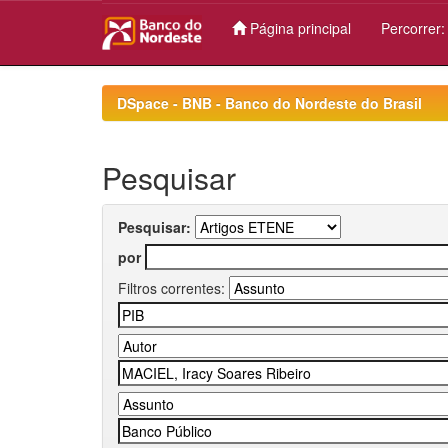
Página principal
Percorrer
Skip
navigation
DSpace - BNB - Banco do Nordeste do Brasil
Pesquisar
Pesquisar:
por
Filtros correntes:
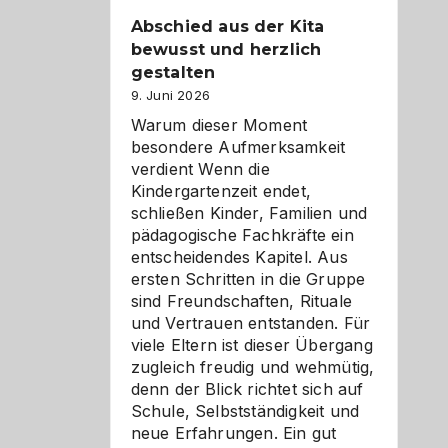
Abschied aus der Kita
bewusst und herzlich
gestalten
9. Juni 2026
Warum dieser Moment
besondere Aufmerksamkeit
verdient Wenn die
Kindergartenzeit endet,
schließen Kinder, Familien und
pädagogische Fachkräfte ein
entscheidendes Kapitel. Aus
ersten Schritten in die Gruppe
sind Freundschaften, Rituale
und Vertrauen entstanden. Für
viele Eltern ist dieser Übergang
zugleich freudig und wehmütig,
denn der Blick richtet sich auf
Schule, Selbstständigkeit und
neue Erfahrungen. Ein gut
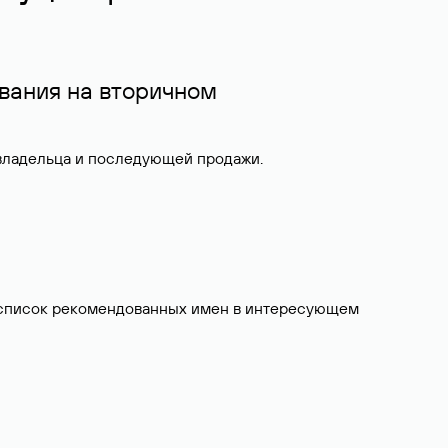
вания на вторичном
 владельца и последующей продажи.
ит список рекомендованных имен в интересующем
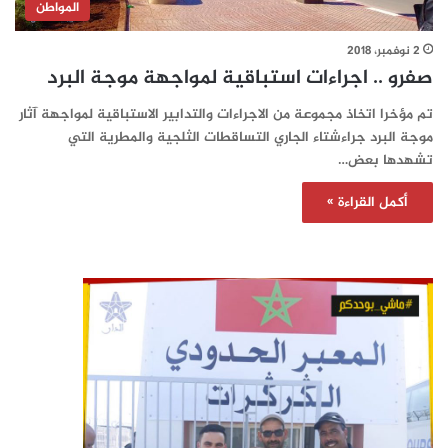
المواطن
2 نوفمبر، 2018
صفرو .. اجراءات استباقية لمواجهة موجة البرد
تم مؤخرا اتخاذ مجموعة من الاجراءات والتدابير الاستباقية لمواجهة آثار
موجة البرد جراءشتاء الجاري التساقطات الثلجية والمطرية التي
تشهدها بعض…
أكمل القراءة »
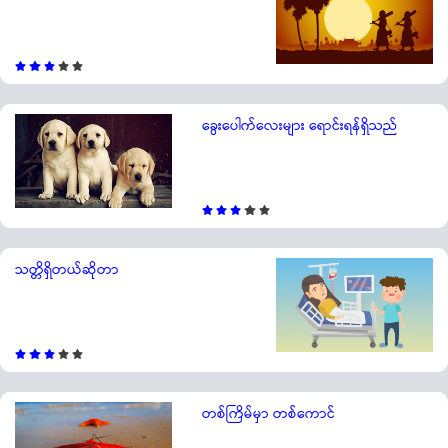
ခွေးပေါက်လေးများ ရောင်းရန်ရှိသည်
သတ္တိရှိတယ်ဆိုတာ
တစ်ကြိမ်မှာ တစ်ကောင်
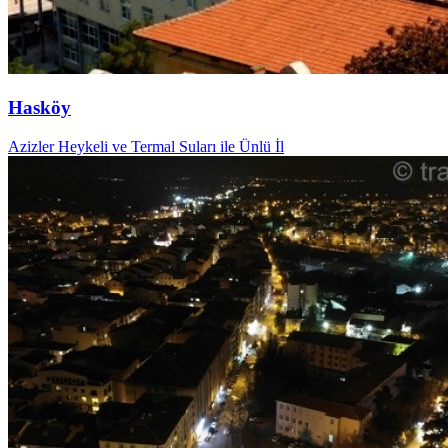
Hasköy
Azizler Heykeli ve Termal Suları ile Ünlü İl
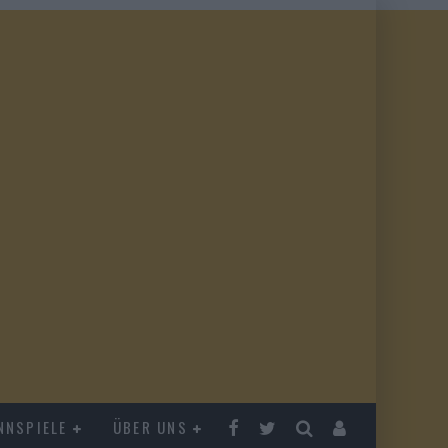
NNSPIELE
ÜBER UNS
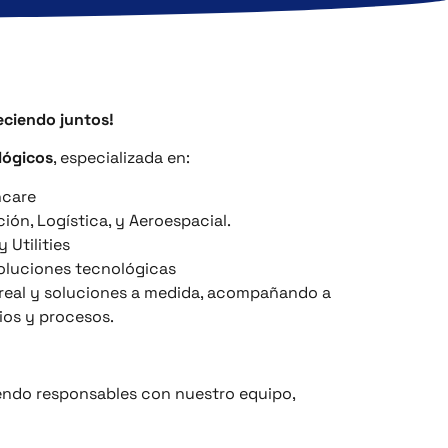
eciendo juntos!
lógicos
, especializada en:
thcare
ión, Logística, y Aeroespacial.
y Utilities
soluciones tecnológicas
real y soluciones a medida, acompañando a
ios y procesos.
iendo responsables con nuestro equipo,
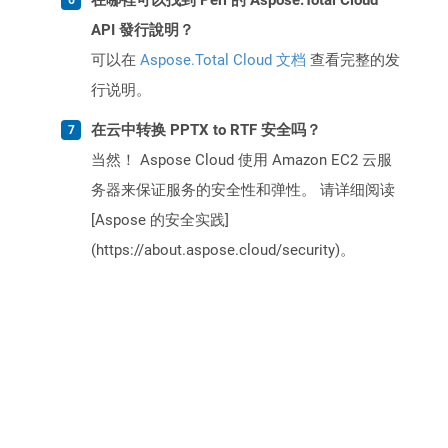
在哪裡可以找到 Perl 的 Aspose.Total Cloud
API 發行說明？
可以在
Aspose.Total Cloud 文档
查看完整的发
行说明。
在云中转换 PPTX to RTF 安全吗？
当然！ Aspose Cloud 使用 Amazon EC2 云服
务器来保证服务的安全性和弹性。 请详细阅读
[Aspose 的安全实践]
(https://about.aspose.cloud/security)。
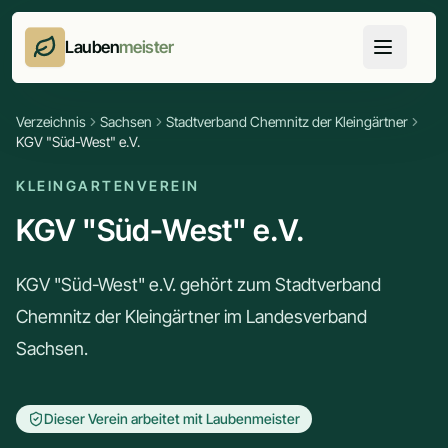
Lauben
meister
Verzeichnis
Sachsen
Stadtverband Chemnitz der Kleingärtner
KGV "Süd-West" e.V.
KLEINGARTENVEREIN
KGV "Süd-West" e.V.
KGV "Süd-West" e.V. gehört zum Stadtverband
Chemnitz der Kleingärtner im Landesverband
Sachsen.
Dieser Verein arbeitet mit Laubenmeister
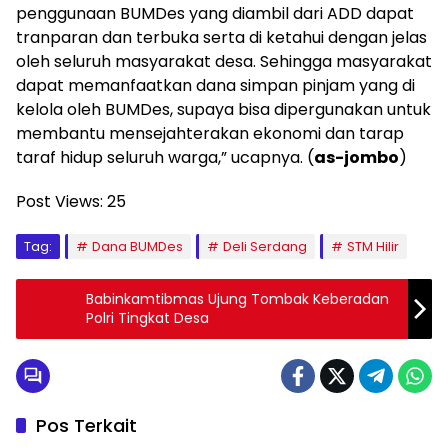
penggunaan BUMDes yang diambil dari ADD dapat
tranparan dan terbuka serta di ketahui dengan jelas
oleh seluruh masyarakat desa. Sehingga masyarakat
dapat memanfaatkan dana simpan pinjam yang di
kelola oleh BUMDes, supaya bisa dipergunakan untuk
membantu mensejahterakan ekonomi dan tarap
taraf hidup seluruh warga,” ucapnya. (
as-jombo
)
Post Views:
25
Tag:
Dana BUMDes
Deli Serdang
STM Hilir
Babinkamtibmas Ujung Tombak Keberadan
Polri Tingkat Desa
Pos Terkait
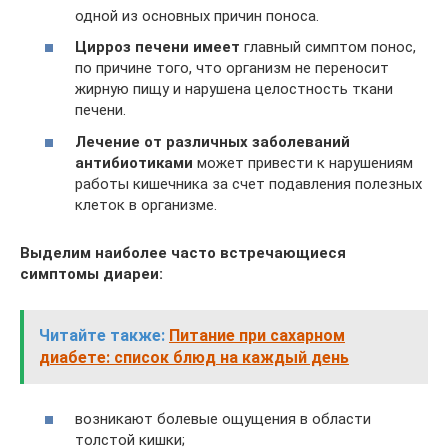
одной из основных причин поноса.
Цирроз печени имеет
главный симптом понос,
по причине того, что организм не переносит
жирную пищу и нарушена целостность ткани
печени.
Лечение от различных заболеваний
антибиотиками
может привести к нарушениям
работы кишечника за счет подавления полезных
клеток в организме.
Выделим наиболее часто встречающиеся
симптомы диареи:
Читайте также:
Питание при сахарном
диабете: список блюд на каждый день
возникают болевые ощущения в области
толстой кишки;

• _TASK DIRECTIONS_
Give back each line above exactly, with pictures dropped.

• _WRITTEN REPLY_
Página principal
Percorrer
Skip
navigation
DSpace - BNB - Banco do Nordeste do Brasil
Pesquisar
Pesquisar:
por
Filtros correntes:
Abschied aus der Kita
bewusst und herzlich
gestalten
9. Juni 2026
Warum dieser Moment
besondere Aufmerksamkeit
verdient Wenn die
Kindergartenzeit endet,
schließen Kinder, Familien und
pädagogische Fachkräfte ein
entscheidendes Kapitel. Aus
ersten Schritten in die Gruppe
sind Freundschaften, Rituale
und Vertrauen entstanden. Für
viele Eltern ist dieser Übergang
zugleich freudig und wehmütig,
denn der Blick richtet sich auf
Schule, Selbstständigkeit und
neue Erfahrungen. Ein gut
вания на вторичном
 владельца и последующей продажи.
ит список рекомендованных имен в интересующем
المواطن
2 نوفمبر، 2018
صفرو .. اجراءات استباقية لمواجهة موجة البرد
تم مؤخرا اتخاذ مجموعة من الاجراءات والتدابير الاستباقية لمواجهة آثار
موجة البرد جراءشتاء الجاري التساقطات الثلجية والمطرية التي
تشهدها بعض…
أكمل القراءة »
ခွေးပေါက်လေးများ ရောင်းရန်ရှိသည်
သတ္တိရှိတယ်ဆိုတာ
တစ်ကြိမ်မှာ တစ်ကောင်
Hasköy
Azizler Heykeli ve Termal Suları ile Ünlü İl
NNSPIELE
ÜBER UNS
eciendo juntos!
lógicos
, especializada en:
thcare
ión, Logística, y Aeroespacial.
y Utilities
soluciones tecnológicas
real y soluciones a medida, acompañando a
ios y procesos.
iendo responsables con nuestro equipo,
在哪裡可以找到 Perl 的 Aspose.Total Cloud
API 發行說明？
可以在
Aspose.Total Cloud 文档
查看完整的发
行说明。
在云中转换 PPTX to RTF 安全吗？
当然！ Aspose Cloud 使用 Amazon EC2 云服
务器来保证服务的安全性和弹性。 请详细阅读
[Aspose 的安全实践]
(https://about.aspose.cloud/security)。
Lauben
meister
Verzeichnis
Sachsen
Stadtverband Chemnitz der Kleingärtner
KGV "Süd-West" e.V.
KLEINGARTENVEREIN
KGV "Süd-West" e.V.
KGV "Süd-West" e.V. gehört zum Stadtverband
Chemnitz der Kleingärtner im Landesverband
Sachsen.
Dieser Verein arbeitet mit Laubenmeister
penggunaan BUMDes yang diambil dari ADD dapat
tranparan dan terbuka serta di ketahui dengan jelas
oleh seluruh masyarakat desa. Sehingga masyarakat
dapat memanfaatkan dana simpan pinjam yang di
kelola oleh BUMDes, supaya bisa dipergunakan untuk
membantu mensejahterakan ekonomi dan tarap
taraf hidup seluruh warga,” ucapnya. (
as-jombo
)
Post Views:
25
Tag:
Dana BUMDes
Deli Serdang
STM Hilir
Babinkamtibmas Ujung Tombak Keberadan
Polri Tingkat Desa
Pos Terkait
одной из основных причин поноса.
Цирроз печени имеет
главный симптом понос,
по причине того, что организм не переносит
жирную пищу и нарушена целостность ткани
печени.
Лечение от различных заболеваний
антибиотиками
может привести к нарушениям
работы кишечника за счет подавления полезных
клеток в организме.
Выделим наиболее часто встречающиеся
симптомы диареи:
Читайте также:
Питание при сахарном
диабете: список блюд на каждый день
возникают болевые ощущения в области
толстой кишки;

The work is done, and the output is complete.